— start EXERCISE MATERIAL —

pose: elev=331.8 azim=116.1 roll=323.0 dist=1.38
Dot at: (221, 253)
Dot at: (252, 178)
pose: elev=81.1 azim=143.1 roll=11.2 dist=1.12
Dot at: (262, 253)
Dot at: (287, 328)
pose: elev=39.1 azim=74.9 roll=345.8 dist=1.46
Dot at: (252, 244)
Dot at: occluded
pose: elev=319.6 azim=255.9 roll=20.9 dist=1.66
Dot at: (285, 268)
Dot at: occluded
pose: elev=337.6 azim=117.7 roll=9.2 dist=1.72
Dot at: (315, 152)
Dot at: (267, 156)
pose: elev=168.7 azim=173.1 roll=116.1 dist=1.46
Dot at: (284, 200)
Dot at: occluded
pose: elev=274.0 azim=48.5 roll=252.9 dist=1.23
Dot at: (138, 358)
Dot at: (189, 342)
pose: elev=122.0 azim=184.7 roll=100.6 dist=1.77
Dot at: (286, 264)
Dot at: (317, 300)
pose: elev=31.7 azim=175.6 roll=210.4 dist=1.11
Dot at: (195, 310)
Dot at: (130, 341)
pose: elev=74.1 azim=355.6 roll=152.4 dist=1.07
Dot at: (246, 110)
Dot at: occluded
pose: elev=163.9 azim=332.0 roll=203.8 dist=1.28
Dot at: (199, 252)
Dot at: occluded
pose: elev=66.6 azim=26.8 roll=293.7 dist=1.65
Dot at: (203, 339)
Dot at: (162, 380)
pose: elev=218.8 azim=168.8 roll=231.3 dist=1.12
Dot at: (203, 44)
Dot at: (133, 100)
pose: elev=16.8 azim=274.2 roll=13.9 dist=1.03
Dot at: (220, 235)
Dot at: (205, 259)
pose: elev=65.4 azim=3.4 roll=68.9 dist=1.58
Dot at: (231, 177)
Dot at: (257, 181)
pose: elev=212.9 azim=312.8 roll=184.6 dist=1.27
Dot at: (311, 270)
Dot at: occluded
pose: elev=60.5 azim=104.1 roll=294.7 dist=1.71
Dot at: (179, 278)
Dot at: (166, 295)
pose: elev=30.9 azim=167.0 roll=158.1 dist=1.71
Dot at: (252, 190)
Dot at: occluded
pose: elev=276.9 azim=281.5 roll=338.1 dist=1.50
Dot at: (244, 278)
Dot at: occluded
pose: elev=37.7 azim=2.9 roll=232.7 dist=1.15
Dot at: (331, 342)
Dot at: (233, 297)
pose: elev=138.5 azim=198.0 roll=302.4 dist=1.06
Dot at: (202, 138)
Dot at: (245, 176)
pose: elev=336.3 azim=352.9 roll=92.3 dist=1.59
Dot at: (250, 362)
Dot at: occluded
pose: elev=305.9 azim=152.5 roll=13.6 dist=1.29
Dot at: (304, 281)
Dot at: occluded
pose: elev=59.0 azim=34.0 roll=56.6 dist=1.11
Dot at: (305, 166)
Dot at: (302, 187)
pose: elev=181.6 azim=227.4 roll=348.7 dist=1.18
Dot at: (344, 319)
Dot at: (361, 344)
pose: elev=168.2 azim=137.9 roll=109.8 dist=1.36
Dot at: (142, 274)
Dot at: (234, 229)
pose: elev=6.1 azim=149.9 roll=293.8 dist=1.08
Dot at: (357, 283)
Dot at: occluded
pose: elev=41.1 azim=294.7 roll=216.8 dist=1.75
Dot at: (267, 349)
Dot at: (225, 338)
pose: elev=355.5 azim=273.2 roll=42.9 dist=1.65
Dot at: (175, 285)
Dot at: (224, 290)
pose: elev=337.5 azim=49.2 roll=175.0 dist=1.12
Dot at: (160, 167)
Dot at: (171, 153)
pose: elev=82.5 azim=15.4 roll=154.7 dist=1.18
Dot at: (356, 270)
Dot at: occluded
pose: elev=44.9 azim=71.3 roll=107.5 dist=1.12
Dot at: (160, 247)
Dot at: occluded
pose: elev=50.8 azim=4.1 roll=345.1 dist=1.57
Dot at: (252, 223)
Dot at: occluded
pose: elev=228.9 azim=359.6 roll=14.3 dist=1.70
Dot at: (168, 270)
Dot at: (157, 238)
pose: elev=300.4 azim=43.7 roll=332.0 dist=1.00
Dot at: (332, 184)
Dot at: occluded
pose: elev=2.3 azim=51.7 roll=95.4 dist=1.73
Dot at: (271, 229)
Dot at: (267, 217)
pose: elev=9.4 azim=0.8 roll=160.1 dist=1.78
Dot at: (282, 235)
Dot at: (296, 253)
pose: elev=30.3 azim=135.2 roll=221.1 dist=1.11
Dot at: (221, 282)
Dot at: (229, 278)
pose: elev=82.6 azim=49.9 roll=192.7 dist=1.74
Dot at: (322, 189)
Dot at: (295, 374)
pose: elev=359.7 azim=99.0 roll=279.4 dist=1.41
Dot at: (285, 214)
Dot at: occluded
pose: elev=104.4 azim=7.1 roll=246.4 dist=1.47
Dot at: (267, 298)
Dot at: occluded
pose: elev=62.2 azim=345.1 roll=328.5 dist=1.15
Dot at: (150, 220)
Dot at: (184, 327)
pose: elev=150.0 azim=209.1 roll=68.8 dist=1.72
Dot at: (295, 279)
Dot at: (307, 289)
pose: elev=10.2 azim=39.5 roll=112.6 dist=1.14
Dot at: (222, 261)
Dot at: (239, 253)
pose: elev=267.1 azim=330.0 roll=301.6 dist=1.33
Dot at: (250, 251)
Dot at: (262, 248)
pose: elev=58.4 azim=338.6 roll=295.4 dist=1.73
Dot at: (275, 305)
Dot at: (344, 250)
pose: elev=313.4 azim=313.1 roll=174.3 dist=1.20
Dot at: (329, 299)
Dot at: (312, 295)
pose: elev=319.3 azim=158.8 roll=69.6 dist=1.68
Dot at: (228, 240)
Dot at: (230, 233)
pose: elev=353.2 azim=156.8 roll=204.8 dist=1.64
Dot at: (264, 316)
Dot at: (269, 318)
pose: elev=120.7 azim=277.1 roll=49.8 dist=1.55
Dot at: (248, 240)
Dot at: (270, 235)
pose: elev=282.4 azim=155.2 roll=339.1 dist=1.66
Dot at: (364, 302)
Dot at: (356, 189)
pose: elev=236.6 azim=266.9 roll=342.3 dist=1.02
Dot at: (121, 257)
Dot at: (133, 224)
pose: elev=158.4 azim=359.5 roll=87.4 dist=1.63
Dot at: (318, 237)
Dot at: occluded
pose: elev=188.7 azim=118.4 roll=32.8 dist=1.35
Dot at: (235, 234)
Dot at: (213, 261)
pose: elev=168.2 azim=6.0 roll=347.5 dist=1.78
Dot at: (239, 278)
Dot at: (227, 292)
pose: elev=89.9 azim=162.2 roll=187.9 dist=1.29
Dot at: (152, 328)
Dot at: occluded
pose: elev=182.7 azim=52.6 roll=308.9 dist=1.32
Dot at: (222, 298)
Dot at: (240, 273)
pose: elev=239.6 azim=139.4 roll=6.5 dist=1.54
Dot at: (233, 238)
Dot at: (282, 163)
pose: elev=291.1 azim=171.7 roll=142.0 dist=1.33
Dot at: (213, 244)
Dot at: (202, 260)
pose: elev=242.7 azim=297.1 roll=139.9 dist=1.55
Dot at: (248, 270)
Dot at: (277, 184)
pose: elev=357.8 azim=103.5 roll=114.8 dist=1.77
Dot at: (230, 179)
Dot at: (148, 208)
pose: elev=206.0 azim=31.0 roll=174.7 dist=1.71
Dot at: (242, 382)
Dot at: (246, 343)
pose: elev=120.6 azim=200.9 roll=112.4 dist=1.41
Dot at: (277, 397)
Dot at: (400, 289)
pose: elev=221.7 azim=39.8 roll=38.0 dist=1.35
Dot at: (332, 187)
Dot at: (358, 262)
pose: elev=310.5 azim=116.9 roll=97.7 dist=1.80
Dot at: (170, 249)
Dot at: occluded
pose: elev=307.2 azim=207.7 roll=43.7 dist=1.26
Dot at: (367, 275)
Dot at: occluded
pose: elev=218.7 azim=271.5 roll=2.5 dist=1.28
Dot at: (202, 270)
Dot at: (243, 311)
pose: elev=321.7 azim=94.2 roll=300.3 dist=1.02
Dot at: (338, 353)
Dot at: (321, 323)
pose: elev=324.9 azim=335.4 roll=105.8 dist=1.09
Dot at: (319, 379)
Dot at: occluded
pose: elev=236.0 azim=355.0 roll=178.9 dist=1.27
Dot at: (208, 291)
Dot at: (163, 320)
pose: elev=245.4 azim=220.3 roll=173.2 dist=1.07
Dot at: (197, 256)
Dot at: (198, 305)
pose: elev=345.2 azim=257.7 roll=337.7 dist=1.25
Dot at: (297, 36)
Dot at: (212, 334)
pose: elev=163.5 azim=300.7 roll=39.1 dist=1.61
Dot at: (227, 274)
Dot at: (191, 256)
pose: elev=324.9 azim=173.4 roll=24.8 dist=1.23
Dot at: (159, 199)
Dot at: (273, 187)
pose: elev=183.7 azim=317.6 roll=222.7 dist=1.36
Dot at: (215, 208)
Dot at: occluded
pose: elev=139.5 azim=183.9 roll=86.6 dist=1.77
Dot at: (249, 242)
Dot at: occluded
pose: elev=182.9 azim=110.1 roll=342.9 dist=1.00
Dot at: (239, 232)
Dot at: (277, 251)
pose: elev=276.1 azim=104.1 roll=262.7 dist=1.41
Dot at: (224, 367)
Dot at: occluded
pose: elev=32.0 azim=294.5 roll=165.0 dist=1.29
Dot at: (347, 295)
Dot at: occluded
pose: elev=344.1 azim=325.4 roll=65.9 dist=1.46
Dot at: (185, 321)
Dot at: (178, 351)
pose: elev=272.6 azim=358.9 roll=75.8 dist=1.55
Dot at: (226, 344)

— end EXERCISE MATERIAL —

#### [TO DO]
Repeat word for word the part of the records that starts with the line containing "pose: elev=245.4 azim=220.3" and ends with the line containing "Dot at: (178, 351)". Include both of those lines and nothing else.

#### [TASK ANSWER]
pose: elev=245.4 azim=220.3 roll=173.2 dist=1.07
Dot at: (197, 256)
Dot at: (198, 305)
pose: elev=345.2 azim=257.7 roll=337.7 dist=1.25
Dot at: (297, 36)
Dot at: (212, 334)
pose: elev=163.5 azim=300.7 roll=39.1 dist=1.61
Dot at: (227, 274)
Dot at: (191, 256)
pose: elev=324.9 azim=173.4 roll=24.8 dist=1.23
Dot at: (159, 199)
Dot at: (273, 187)
pose: elev=183.7 azim=317.6 roll=222.7 dist=1.36
Dot at: (215, 208)
Dot at: occluded
pose: elev=139.5 azim=183.9 roll=86.6 dist=1.77
Dot at: (249, 242)
Dot at: occluded
pose: elev=182.9 azim=110.1 roll=342.9 dist=1.00
Dot at: (239, 232)
Dot at: (277, 251)
pose: elev=276.1 azim=104.1 roll=262.7 dist=1.41
Dot at: (224, 367)
Dot at: occluded
pose: elev=32.0 azim=294.5 roll=165.0 dist=1.29
Dot at: (347, 295)
Dot at: occluded
pose: elev=344.1 azim=325.4 roll=65.9 dist=1.46
Dot at: (185, 321)
Dot at: (178, 351)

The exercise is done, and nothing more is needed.